The immune response, including granulocyte–macrophage colony-stimulating factor (GM-CSF) upregulation, can be triggered when an antigen induces a ‘danger’ signal from a host cell. During this response, GM-CSF can act locally in inflamed tissue to induce the survival, proliferation and/or differentiation of myeloid cells, such as monocytes/macrophages and neutrophils. More specifically, GM-CSF can potentially do the following: activate mature myeloid cells to a pro-inflammatory phenotype with enhanced cytokine (for example, IL-1, IL-6 and tumour necrosis factor (TNF)) and chemokine (for example, CCL2, IL-8 and CCL17) secretory capacity; recruit immature myeloid cells from the circulation and aid in their terminal differentiation; and develop/stimulate dendritic cells to prime the adaptive immune response. Activated lymphocytes (for example, GM-CSF-producing T helper cells) can migrate into diseased tissue and the circulation, serving as a source of GM-CSF, thereby aiding in the recruitment and activation of new myeloid cells. GM-CSF levels can also be elevated systemically to induce ‘emergency myelopoiesis’, expanding and mobilizing immature myeloid/progenitor haematopoietic cells in the circulation and bone marrow. These GM-CSF-dependent responses thus heighten the inflammatory response in inflamed or diseased tissue. The broad range of immunological activities of GM-CSF can form part of positive-feedback loops/networks that can initiate and maintain disease-causing hyperactive or chronic immune responses.

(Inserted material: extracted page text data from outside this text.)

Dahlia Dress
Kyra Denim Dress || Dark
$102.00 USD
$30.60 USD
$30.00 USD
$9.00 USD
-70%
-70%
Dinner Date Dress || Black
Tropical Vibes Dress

GM-CSF has also been shown to enhance antimicrobial host defence and lung barrier repair (not shown). Blue arrows mean ‘secretes’, black arrows mean ‘acts on’, dotted arrows indicate movement or differentiation and ‘host cell’ refers to various haematopoietic and non-hematopoietic cell types. SARS-CoV-2, severe acute respiratory syndrome coronavirus 2.